Before you ask, no you can’t do the old trick of importing the registry export of the shares and their security settings form the old file server when you’re going to cluster the file shares. That might sound bad but with some preparation and the PowerShell I demonstrated above you’ll find it easy enough.

5) Recuperate old file server name (Optional)

After you have decommissioned the old file server you could use a cluster alias to keep the old file server UNC path. This has the drawback you will fall back to connecting to the SMB shares via NTLM as aliases don’t support Kerberos authentication. But there is another trick. Once you got rid of the old server object in AD you can rename. If you can do this you’ll be able to keep Kerberos for authentication.

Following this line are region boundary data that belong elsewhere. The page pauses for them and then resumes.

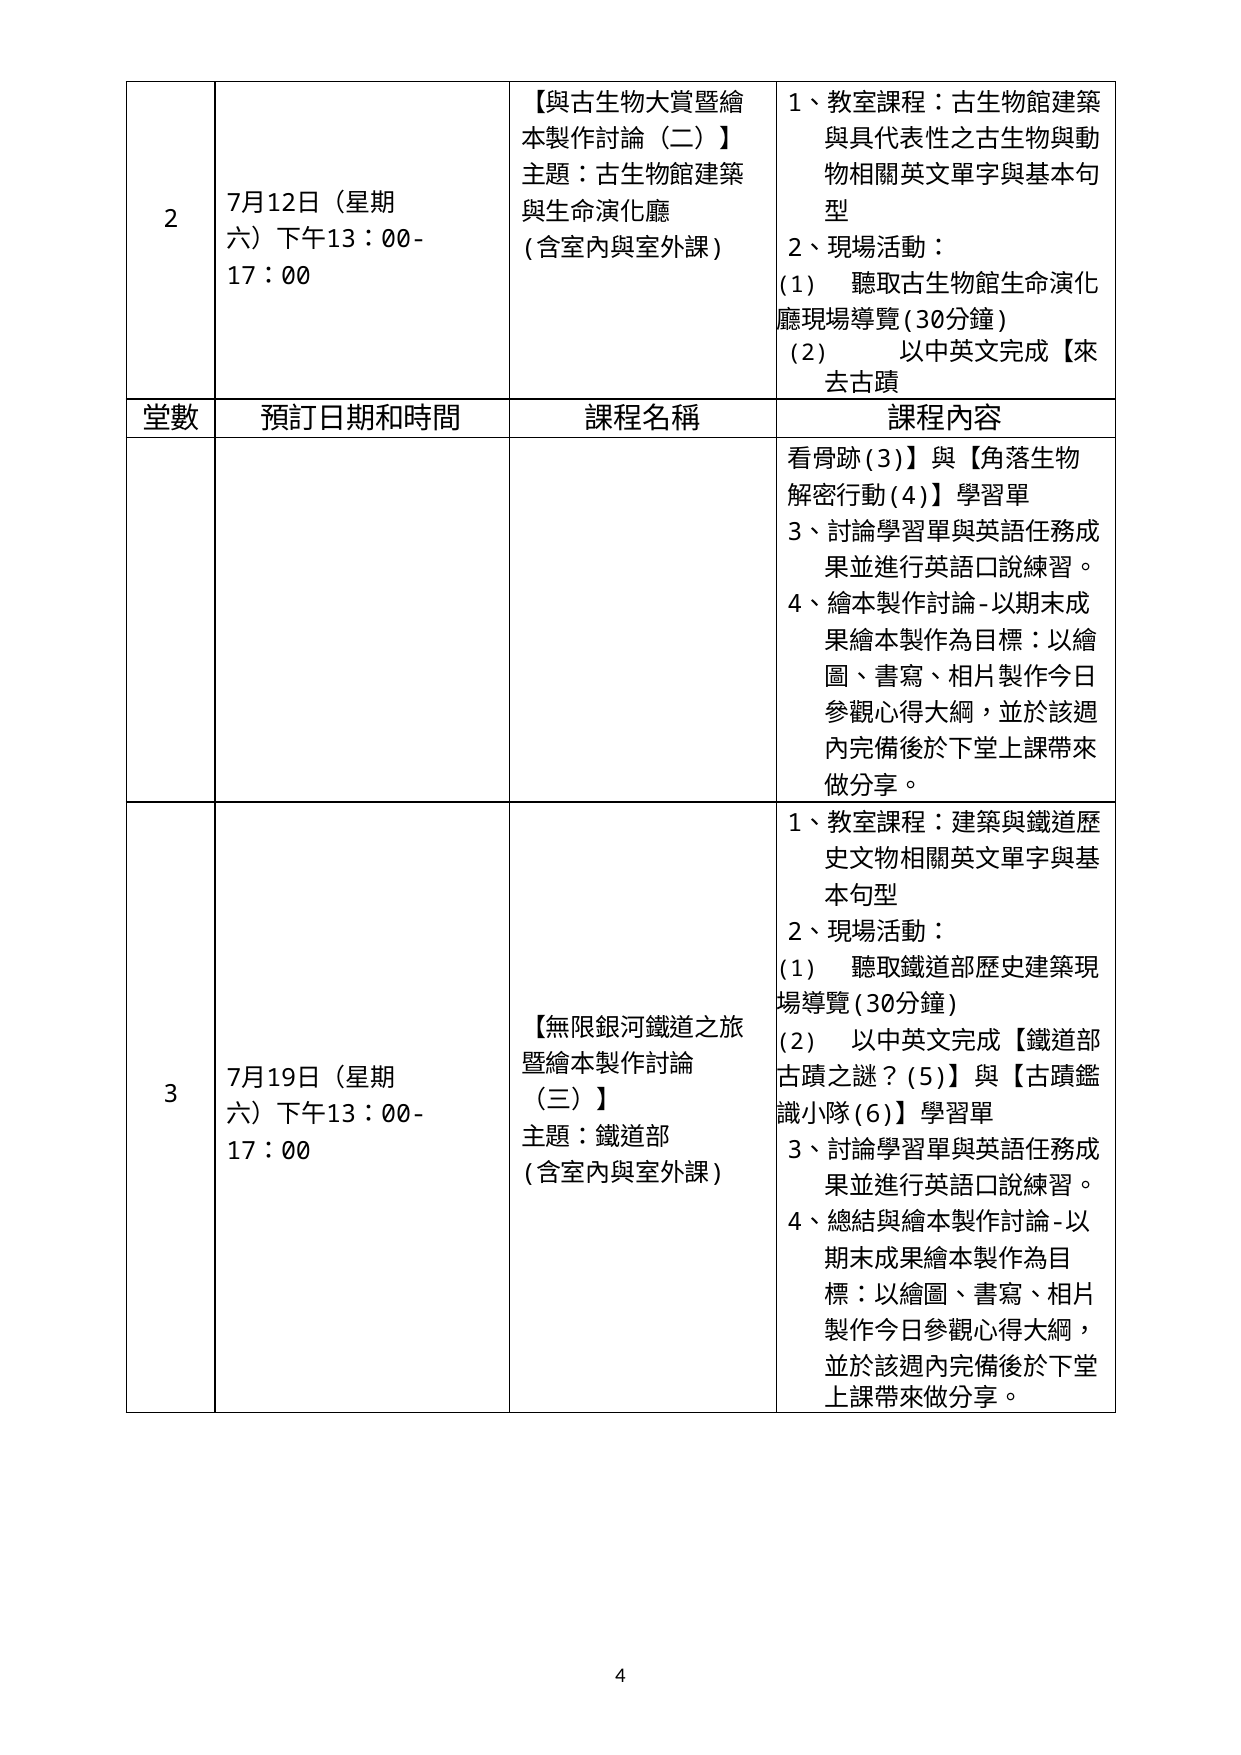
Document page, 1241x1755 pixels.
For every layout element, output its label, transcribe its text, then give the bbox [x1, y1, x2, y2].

table_header 課程名稱 [510, 400, 776, 437]
table_cell [127, 438, 214, 801]
table_header 堂數 [127, 400, 214, 437]
table_cell 【無限銀河鐵道之旅暨繪本製作討論 （三）】 主題：鐵道部 (含室內與室外課) [510, 803, 776, 1412]
table_cell 2 [127, 82, 214, 398]
table_cell 7月19日（星期六）下午13：00-17：00 [216, 803, 509, 1412]
table_cell [510, 438, 776, 801]
table_cell 3 [127, 803, 214, 1412]
table_cell [216, 438, 509, 801]
table_cell 【與古生物大賞暨繪本製作討論（二）】主題：古生物館建築與生命演化廳 (含室內與室外課) [510, 82, 776, 398]
table_cell 1、教室課程：古生物館建築與具代表性之古生物與動物相關英文單字與基本句型 2、現場活動： 聽取古生物館生命演化廳現場導覽(30分鐘) 以中英文完成【來去古蹟 [777, 82, 1115, 398]
table_cell 1、教室課程：建築與鐵道歷史文物相關英文單字與基本句型 2、現場活動： 聽取鐵道部歷史建築現場導覽(30分鐘) 以中英文完成【鐵道部古蹟之謎？(5)】與【古蹟鑑識小隊(6)】學習單 3、討論學習單與英語任務成果並進行英語口說練習。 4、總結與繪本製作討論-以期末成果繪本製作為目 標：以繪圖、書寫、相片製作今日參觀心得大綱，並於該週內完備後於下堂 上課帶來做分享。 [777, 803, 1115, 1412]
table_header 課程內容 [777, 400, 1115, 437]
table_cell 看骨跡(3)】與【角落生物解密行動(4)】學習單 3、討論學習單與英語任務成果並進行英語口說練習。 4、繪本製作討論-以期末成果繪本製作為目標：以繪圖、書寫、相片製作今日參觀心得大綱，並於該週 內完備後於下堂上課帶來做分享。 [777, 438, 1115, 801]
table_header 預訂日期和時間 [216, 400, 509, 437]
table_cell 7月12日（星期六）下午13：00-17：00 [216, 82, 509, 398]
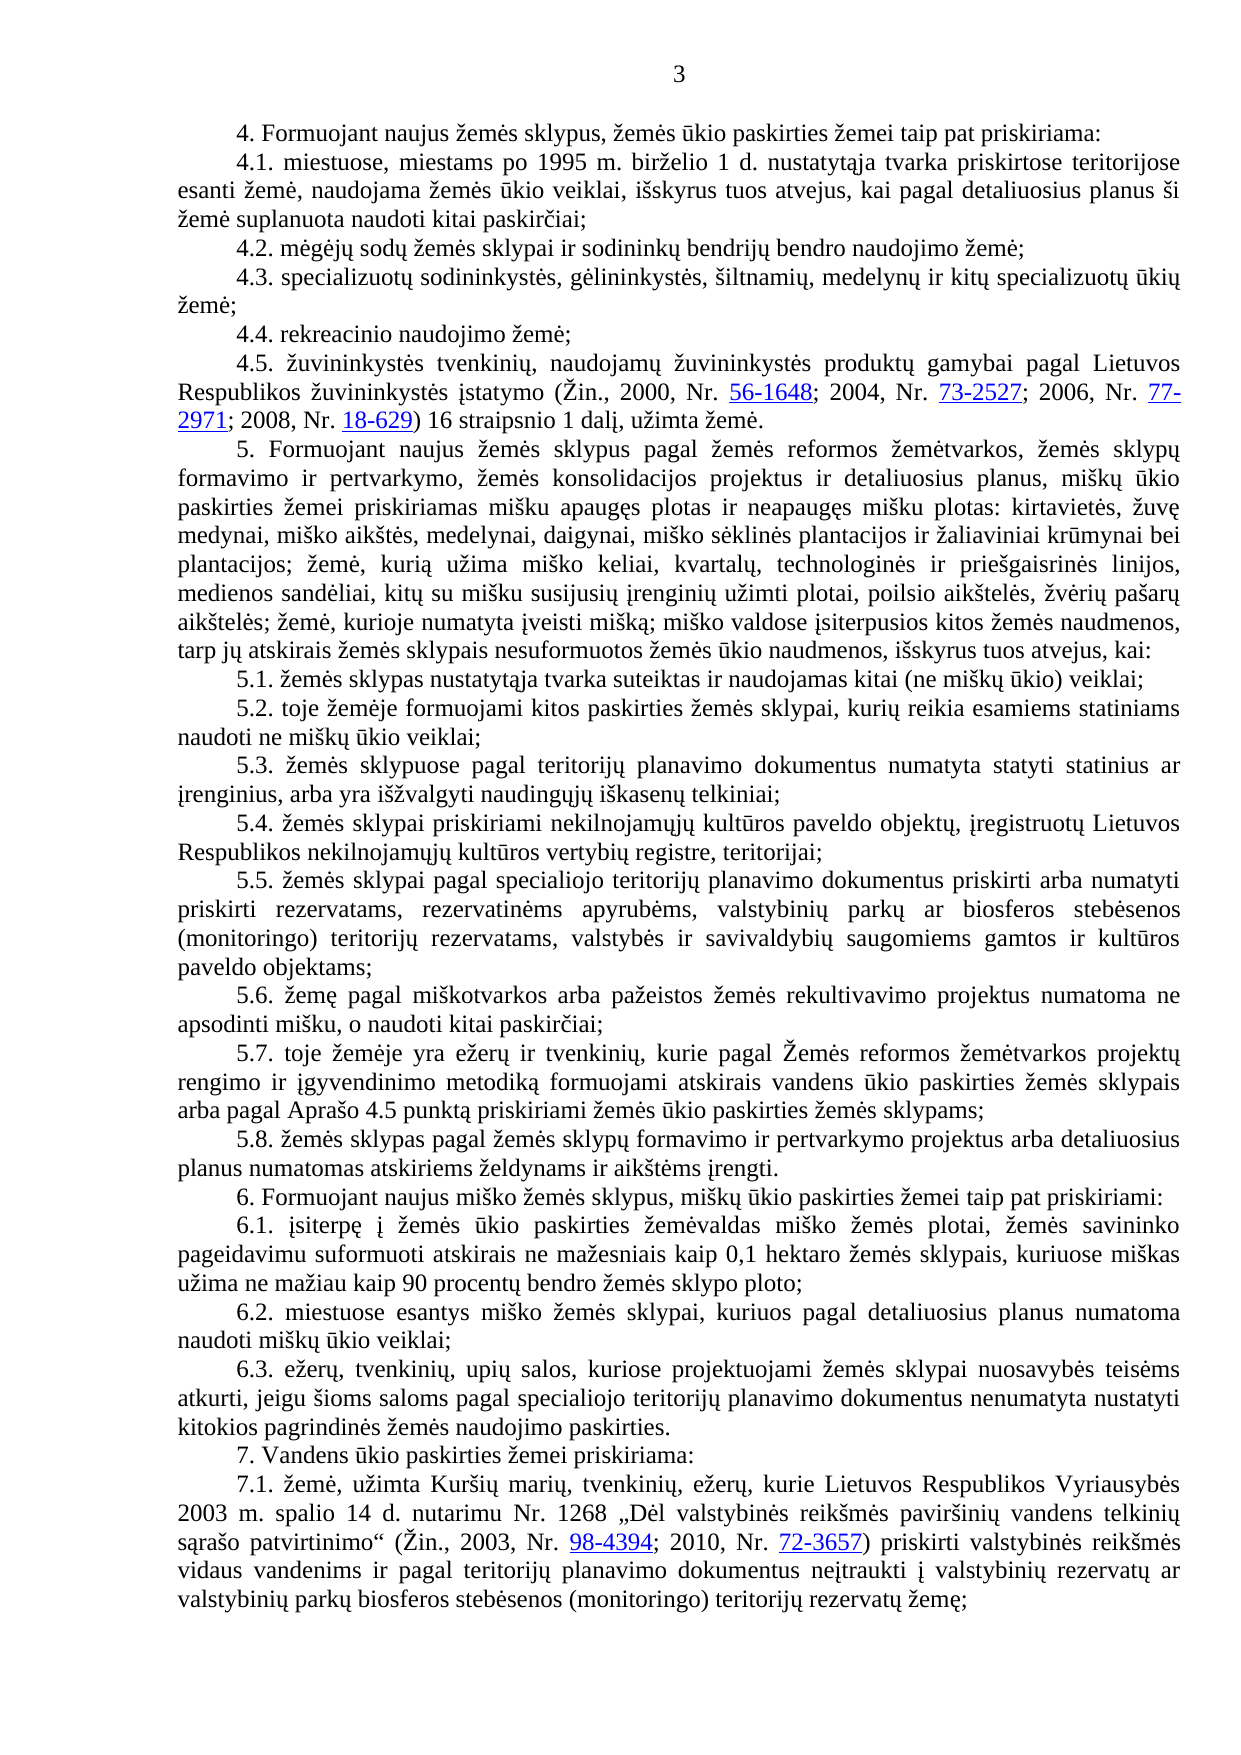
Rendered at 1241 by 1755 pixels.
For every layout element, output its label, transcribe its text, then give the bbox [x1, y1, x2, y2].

So after you’ve gotten rid of the old server in Active Directory go to the file server role. Select properties and rename it to recuperate the old files server name.

image

Now look at the resources tab. Right click and select the properties tab of “Server Name”. Rename the DNS Name. That will update the server name and the DNS record. This will cause the role to go down temporarily.

image

Right click and select the properties tab of “File Server”. Rename the UNC path to reflect the older file server name.

image For good measure and to test everything works: stop and restart the cluster role, connect to the shares and voila live should be good. Users can access the transparent failover file server like they used to do with the old non cluster file server and they don’t sacrifice Kerberos to be able to do so!

image

Conclusion

I hope you enjoyed the tips and pointers on migrating an old file server to a  Windows Server 2012 R2 file share cluster. Remember that these tips apply for various permutations of P2V, V2V as well as for P2P migrations.